* _EXERCISE DESCRIPTION_
Please print every record below exactly as written, leaving out the pictures.
GIVEN INFORMATION below:
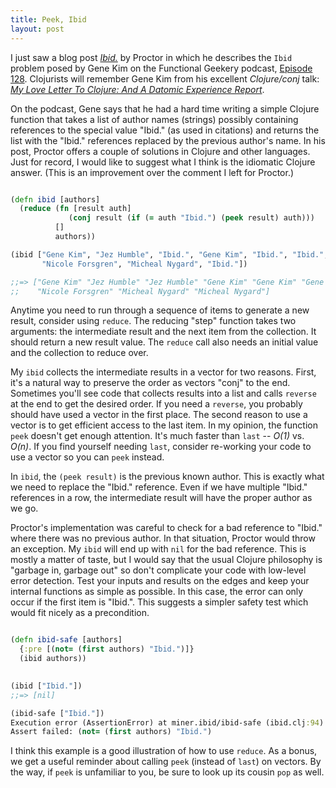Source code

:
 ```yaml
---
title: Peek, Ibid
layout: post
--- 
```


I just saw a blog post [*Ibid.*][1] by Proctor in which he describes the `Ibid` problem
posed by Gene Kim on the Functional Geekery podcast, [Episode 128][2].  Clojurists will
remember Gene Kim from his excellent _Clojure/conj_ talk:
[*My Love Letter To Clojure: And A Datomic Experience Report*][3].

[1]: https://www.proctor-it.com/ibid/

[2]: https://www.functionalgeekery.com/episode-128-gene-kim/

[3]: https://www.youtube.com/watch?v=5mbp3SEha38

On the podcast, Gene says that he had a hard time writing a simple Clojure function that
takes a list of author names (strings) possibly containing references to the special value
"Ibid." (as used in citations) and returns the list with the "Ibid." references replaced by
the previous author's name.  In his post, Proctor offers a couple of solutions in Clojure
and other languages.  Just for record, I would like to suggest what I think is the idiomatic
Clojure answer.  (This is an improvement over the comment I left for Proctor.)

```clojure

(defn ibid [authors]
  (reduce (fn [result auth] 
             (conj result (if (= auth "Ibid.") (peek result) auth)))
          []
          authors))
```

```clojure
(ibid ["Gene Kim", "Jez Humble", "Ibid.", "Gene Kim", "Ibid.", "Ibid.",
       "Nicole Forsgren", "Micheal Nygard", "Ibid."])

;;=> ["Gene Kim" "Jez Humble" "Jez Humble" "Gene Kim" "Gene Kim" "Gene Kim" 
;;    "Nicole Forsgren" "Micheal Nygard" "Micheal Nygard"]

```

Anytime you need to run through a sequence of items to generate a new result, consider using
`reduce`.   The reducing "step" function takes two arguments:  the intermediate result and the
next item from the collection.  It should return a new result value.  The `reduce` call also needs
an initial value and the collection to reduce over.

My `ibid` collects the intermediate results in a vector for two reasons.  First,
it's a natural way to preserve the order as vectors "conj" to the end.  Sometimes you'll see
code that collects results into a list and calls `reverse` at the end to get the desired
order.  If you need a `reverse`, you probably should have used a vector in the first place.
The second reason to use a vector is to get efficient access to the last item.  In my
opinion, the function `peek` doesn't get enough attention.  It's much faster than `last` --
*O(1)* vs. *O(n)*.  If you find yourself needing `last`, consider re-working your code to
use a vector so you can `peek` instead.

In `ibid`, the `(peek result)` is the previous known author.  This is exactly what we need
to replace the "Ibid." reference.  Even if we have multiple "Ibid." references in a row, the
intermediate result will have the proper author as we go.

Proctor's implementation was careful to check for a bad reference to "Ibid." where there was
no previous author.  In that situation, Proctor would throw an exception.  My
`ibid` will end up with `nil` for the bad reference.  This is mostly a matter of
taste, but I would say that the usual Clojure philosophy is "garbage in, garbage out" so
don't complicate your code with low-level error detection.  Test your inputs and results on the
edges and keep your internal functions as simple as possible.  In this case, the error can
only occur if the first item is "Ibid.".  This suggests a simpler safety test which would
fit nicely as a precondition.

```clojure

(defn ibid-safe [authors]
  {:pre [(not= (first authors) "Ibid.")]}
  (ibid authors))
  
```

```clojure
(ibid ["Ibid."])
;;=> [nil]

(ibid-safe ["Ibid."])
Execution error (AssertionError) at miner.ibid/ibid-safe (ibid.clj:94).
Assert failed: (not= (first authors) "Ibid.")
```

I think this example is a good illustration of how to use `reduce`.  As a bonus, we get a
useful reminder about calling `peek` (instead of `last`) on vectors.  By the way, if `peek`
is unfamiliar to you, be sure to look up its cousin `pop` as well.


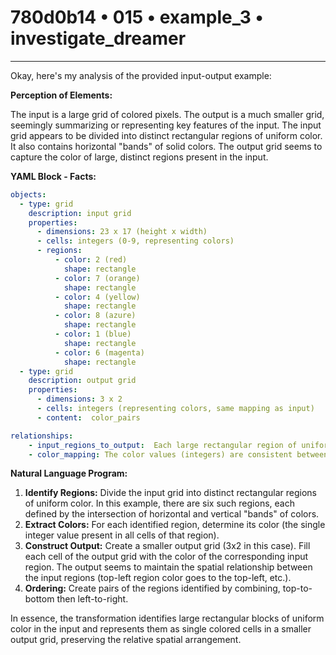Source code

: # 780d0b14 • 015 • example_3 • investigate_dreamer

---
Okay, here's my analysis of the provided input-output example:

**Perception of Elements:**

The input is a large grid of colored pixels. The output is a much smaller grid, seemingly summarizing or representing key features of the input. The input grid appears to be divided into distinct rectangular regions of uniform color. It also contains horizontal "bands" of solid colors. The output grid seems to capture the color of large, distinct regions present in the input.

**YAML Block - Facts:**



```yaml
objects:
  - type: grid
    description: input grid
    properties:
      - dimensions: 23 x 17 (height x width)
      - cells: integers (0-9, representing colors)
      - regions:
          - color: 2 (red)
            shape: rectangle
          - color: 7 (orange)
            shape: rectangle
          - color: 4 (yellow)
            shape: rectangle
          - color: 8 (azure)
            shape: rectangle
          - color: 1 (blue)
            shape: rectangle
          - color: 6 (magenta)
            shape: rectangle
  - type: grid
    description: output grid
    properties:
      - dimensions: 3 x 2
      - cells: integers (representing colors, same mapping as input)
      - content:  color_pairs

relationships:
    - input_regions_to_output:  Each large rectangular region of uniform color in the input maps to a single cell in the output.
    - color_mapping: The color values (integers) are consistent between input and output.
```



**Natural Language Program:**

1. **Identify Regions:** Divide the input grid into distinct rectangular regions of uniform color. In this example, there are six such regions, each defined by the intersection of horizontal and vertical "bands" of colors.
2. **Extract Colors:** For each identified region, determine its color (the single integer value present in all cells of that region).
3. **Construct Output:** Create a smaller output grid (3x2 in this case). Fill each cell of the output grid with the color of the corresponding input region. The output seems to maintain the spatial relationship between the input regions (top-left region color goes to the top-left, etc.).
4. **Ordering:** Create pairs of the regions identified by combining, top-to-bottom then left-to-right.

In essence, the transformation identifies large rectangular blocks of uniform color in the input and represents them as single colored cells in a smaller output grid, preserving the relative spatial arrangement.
End of GIVEN INFORMATION.
* _EXERCISE OUTPUT_
Source code

:
 ```yaml
---
title: Peek, Ibid
layout: post
--- 
```


I just saw a blog post [*Ibid.*][1] by Proctor in which he describes the `Ibid` problem
posed by Gene Kim on the Functional Geekery podcast, [Episode 128][2].  Clojurists will
remember Gene Kim from his excellent _Clojure/conj_ talk:
[*My Love Letter To Clojure: And A Datomic Experience Report*][3].

[1]: https://www.proctor-it.com/ibid/

[2]: https://www.functionalgeekery.com/episode-128-gene-kim/

[3]: https://www.youtube.com/watch?v=5mbp3SEha38

On the podcast, Gene says that he had a hard time writing a simple Clojure function that
takes a list of author names (strings) possibly containing references to the special value
"Ibid." (as used in citations) and returns the list with the "Ibid." references replaced by
the previous author's name.  In his post, Proctor offers a couple of solutions in Clojure
and other languages.  Just for record, I would like to suggest what I think is the idiomatic
Clojure answer.  (This is an improvement over the comment I left for Proctor.)

```clojure

(defn ibid [authors]
  (reduce (fn [result auth] 
             (conj result (if (= auth "Ibid.") (peek result) auth)))
          []
          authors))
```

```clojure
(ibid ["Gene Kim", "Jez Humble", "Ibid.", "Gene Kim", "Ibid.", "Ibid.",
       "Nicole Forsgren", "Micheal Nygard", "Ibid."])

;;=> ["Gene Kim" "Jez Humble" "Jez Humble" "Gene Kim" "Gene Kim" "Gene Kim" 
;;    "Nicole Forsgren" "Micheal Nygard" "Micheal Nygard"]

```

Anytime you need to run through a sequence of items to generate a new result, consider using
`reduce`.   The reducing "step" function takes two arguments:  the intermediate result and the
next item from the collection.  It should return a new result value.  The `reduce` call also needs
an initial value and the collection to reduce over.

My `ibid` collects the intermediate results in a vector for two reasons.  First,
it's a natural way to preserve the order as vectors "conj" to the end.  Sometimes you'll see
code that collects results into a list and calls `reverse` at the end to get the desired
order.  If you need a `reverse`, you probably should have used a vector in the first place.
The second reason to use a vector is to get efficient access to the last item.  In my
opinion, the function `peek` doesn't get enough attention.  It's much faster than `last` --
*O(1)* vs. *O(n)*.  If you find yourself needing `last`, consider re-working your code to
use a vector so you can `peek` instead.

In `ibid`, the `(peek result)` is the previous known author.  This is exactly what we need
to replace the "Ibid." reference.  Even if we have multiple "Ibid." references in a row, the
intermediate result will have the proper author as we go.

Proctor's implementation was careful to check for a bad reference to "Ibid." where there was
no previous author.  In that situation, Proctor would throw an exception.  My
`ibid` will end up with `nil` for the bad reference.  This is mostly a matter of
taste, but I would say that the usual Clojure philosophy is "garbage in, garbage out" so
don't complicate your code with low-level error detection.  Test your inputs and results on the
edges and keep your internal functions as simple as possible.  In this case, the error can
only occur if the first item is "Ibid.".  This suggests a simpler safety test which would
fit nicely as a precondition.

```clojure

(defn ibid-safe [authors]
  {:pre [(not= (first authors) "Ibid.")]}
  (ibid authors))
  
```

```clojure
(ibid ["Ibid."])
;;=> [nil]

(ibid-safe ["Ibid."])
Execution error (AssertionError) at miner.ibid/ibid-safe (ibid.clj:94).
Assert failed: (not= (first authors) "Ibid.")
```

I think this example is a good illustration of how to use `reduce`.  As a bonus, we get a
useful reminder about calling `peek` (instead of `last`) on vectors.  By the way, if `peek`
is unfamiliar to you, be sure to look up its cousin `pop` as well.


Source code

: # 780d0b14 • 015 • example_3 • investigate_dreamer

---
Okay, here's my analysis of the provided input-output example:

**Perception of Elements:**

The input is a large grid of colored pixels. The output is a much smaller grid, seemingly summarizing or representing key features of the input. The input grid appears to be divided into distinct rectangular regions of uniform color. It also contains horizontal "bands" of solid colors. The output grid seems to capture the color of large, distinct regions present in the input.

**YAML Block - Facts:**



```yaml
objects:
  - type: grid
    description: input grid
    properties:
      - dimensions: 23 x 17 (height x width)
      - cells: integers (0-9, representing colors)
      - regions:
          - color: 2 (red)
            shape: rectangle
          - color: 7 (orange)
            shape: rectangle
          - color: 4 (yellow)
            shape: rectangle
          - color: 8 (azure)
            shape: rectangle
          - color: 1 (blue)
            shape: rectangle
          - color: 6 (magenta)
            shape: rectangle
  - type: grid
    description: output grid
    properties:
      - dimensions: 3 x 2
      - cells: integers (representing colors, same mapping as input)
      - content:  color_pairs

relationships:
    - input_regions_to_output:  Each large rectangular region of uniform color in the input maps to a single cell in the output.
    - color_mapping: The color values (integers) are consistent between input and output.
```



**Natural Language Program:**

1. **Identify Regions:** Divide the input grid into distinct rectangular regions of uniform color. In this example, there are six such regions, each defined by the intersection of horizontal and vertical "bands" of colors.
2. **Extract Colors:** For each identified region, determine its color (the single integer value present in all cells of that region).
3. **Construct Output:** Create a smaller output grid (3x2 in this case). Fill each cell of the output grid with the color of the corresponding input region. The output seems to maintain the spatial relationship between the input regions (top-left region color goes to the top-left, etc.).
4. **Ordering:** Create pairs of the regions identified by combining, top-to-bottom then left-to-right.

In essence, the transformation identifies large rectangular blocks of uniform color in the input and represents them as single colored cells in a smaller output grid, preserving the relative spatial arrangement.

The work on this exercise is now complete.